= Beginning of Section =

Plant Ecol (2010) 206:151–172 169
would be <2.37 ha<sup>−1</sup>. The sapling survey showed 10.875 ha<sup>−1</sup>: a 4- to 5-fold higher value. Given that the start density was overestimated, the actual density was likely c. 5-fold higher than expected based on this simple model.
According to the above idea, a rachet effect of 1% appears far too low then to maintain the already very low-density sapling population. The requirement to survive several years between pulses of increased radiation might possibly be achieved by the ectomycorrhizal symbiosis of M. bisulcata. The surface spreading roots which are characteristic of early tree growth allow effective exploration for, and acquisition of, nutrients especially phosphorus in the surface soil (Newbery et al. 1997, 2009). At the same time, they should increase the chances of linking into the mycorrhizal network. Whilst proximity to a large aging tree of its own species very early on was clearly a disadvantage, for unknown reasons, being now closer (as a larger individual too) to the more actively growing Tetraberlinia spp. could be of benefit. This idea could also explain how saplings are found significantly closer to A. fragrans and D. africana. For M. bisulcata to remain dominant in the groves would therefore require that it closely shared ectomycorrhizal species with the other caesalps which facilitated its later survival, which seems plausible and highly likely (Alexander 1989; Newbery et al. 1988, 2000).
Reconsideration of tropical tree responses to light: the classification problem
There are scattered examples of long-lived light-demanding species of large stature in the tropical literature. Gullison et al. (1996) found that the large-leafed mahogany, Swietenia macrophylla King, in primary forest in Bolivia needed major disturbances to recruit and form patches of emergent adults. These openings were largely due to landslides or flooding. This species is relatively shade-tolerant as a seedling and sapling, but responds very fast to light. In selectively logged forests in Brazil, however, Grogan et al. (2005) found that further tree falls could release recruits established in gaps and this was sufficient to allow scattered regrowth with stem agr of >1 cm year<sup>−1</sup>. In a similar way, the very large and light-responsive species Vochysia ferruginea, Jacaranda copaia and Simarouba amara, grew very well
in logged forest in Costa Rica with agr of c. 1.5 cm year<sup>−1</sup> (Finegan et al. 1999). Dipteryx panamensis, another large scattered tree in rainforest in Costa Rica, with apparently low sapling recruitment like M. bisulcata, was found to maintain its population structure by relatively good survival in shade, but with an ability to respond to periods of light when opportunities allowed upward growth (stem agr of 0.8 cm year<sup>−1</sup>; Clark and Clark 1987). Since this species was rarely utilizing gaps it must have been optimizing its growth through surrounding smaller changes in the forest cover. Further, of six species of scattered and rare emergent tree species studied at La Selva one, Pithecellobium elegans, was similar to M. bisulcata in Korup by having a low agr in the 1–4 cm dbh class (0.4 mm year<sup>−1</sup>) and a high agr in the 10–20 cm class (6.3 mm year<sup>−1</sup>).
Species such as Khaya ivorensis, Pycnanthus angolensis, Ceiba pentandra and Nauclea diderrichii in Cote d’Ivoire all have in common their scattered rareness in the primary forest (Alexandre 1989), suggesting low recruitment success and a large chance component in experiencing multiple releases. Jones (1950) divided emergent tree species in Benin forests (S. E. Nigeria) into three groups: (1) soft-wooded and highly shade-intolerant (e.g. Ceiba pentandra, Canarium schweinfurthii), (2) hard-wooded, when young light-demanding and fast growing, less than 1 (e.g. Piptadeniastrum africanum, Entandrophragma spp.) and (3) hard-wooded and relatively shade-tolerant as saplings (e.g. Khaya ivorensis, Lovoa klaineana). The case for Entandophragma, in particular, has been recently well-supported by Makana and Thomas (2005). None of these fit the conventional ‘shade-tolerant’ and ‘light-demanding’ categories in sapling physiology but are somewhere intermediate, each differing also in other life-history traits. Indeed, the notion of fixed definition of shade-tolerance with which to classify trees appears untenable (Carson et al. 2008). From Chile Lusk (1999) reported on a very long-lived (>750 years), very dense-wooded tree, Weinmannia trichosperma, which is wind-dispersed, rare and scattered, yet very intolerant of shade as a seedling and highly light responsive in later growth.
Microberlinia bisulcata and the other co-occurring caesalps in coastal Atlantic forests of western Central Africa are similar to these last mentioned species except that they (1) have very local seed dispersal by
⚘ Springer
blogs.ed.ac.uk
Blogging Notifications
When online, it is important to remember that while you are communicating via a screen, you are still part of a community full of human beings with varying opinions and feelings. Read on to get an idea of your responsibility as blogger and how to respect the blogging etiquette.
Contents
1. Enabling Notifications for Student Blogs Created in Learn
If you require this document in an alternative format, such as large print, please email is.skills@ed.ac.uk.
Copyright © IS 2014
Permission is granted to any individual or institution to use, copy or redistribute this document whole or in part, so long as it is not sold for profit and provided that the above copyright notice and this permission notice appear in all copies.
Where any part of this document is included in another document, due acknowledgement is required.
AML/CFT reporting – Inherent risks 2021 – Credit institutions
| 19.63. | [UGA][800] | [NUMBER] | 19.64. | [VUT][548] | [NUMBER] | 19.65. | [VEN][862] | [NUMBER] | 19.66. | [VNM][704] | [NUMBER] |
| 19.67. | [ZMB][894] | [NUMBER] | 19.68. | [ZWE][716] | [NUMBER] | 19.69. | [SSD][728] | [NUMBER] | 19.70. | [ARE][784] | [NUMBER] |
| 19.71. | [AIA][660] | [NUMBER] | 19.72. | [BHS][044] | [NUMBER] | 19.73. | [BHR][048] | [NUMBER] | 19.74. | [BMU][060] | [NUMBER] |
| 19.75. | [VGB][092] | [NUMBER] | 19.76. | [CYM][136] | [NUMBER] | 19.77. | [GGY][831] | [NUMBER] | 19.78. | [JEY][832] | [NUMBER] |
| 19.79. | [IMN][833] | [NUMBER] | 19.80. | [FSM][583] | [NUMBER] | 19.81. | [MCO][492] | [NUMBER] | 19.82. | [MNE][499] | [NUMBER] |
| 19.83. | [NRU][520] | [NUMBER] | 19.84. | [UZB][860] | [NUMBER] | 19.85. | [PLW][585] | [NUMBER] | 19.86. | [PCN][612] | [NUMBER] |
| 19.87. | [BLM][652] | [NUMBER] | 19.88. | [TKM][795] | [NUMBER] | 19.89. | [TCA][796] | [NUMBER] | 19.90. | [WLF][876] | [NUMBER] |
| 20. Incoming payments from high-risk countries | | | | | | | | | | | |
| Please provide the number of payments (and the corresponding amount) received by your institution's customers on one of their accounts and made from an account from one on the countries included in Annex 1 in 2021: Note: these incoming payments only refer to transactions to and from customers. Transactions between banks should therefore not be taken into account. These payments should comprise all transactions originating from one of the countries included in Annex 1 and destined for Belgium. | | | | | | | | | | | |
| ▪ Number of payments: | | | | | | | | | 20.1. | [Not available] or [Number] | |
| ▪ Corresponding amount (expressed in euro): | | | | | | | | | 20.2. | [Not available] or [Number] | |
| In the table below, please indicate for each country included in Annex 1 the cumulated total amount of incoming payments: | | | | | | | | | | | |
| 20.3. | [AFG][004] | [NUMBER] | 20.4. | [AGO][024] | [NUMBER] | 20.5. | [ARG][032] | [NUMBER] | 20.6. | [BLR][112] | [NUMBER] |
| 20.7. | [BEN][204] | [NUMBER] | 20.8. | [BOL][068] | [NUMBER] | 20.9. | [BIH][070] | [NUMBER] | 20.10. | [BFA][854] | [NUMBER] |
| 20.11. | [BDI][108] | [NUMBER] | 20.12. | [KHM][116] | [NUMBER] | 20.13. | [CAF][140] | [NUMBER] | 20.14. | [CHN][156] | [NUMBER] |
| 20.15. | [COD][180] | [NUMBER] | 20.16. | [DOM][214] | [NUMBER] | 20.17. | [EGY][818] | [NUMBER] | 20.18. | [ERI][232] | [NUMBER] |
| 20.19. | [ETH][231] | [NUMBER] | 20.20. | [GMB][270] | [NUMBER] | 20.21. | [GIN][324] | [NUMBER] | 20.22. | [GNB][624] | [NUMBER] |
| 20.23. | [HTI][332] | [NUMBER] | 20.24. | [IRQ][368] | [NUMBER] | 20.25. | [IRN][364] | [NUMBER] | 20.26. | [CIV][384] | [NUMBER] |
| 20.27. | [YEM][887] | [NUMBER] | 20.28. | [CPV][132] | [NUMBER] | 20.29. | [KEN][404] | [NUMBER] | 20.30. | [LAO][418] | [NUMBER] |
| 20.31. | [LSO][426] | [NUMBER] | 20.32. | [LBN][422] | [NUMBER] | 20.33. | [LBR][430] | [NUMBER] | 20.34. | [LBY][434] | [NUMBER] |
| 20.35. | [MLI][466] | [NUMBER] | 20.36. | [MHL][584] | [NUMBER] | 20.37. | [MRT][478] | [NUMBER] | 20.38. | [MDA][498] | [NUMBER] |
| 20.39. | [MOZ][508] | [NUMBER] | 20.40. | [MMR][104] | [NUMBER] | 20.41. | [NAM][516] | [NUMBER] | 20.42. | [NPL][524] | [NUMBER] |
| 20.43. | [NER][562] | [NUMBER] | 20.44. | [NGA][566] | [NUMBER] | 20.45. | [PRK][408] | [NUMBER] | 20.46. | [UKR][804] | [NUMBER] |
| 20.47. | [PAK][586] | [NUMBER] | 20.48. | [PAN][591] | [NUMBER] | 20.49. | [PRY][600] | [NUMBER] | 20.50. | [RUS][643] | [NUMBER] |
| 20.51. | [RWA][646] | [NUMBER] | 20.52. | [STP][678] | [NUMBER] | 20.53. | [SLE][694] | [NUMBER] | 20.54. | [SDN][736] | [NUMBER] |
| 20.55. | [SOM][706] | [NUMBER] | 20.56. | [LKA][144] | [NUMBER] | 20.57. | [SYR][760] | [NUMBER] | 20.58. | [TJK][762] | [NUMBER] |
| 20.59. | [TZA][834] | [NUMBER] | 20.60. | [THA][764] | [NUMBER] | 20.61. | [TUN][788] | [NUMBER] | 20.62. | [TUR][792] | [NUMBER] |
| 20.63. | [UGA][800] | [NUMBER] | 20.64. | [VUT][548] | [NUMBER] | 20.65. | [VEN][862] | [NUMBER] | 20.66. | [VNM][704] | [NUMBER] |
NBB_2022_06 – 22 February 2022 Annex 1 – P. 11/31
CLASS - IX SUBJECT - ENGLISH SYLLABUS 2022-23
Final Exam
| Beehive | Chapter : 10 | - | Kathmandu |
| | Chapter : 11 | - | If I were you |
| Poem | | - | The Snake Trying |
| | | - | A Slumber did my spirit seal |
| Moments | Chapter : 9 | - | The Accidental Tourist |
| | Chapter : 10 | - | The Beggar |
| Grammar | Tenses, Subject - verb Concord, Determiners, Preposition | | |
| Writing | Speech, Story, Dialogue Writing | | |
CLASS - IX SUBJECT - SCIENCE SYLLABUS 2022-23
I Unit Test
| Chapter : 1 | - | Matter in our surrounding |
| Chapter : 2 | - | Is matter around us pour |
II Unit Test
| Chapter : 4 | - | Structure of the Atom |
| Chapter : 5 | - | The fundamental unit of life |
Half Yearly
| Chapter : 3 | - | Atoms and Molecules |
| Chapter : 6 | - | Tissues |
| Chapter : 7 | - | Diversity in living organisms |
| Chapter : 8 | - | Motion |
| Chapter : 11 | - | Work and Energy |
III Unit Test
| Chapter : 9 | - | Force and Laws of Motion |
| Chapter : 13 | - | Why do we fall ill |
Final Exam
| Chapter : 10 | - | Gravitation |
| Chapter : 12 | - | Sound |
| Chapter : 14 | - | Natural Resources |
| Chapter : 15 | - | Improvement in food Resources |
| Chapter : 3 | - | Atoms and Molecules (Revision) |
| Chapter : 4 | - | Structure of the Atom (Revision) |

= End of Section =

TRY IT => Copy from the entries only those lines that hold the word "available".

WRITTEN RESPONSE =>
| ▪ Number of payments: | | | | | | | | | 20.1. | [Not available] or [Number] | |
| ▪ Corresponding amount (expressed in euro): | | | | | | | | | 20.2. | [Not available] or [Number] | |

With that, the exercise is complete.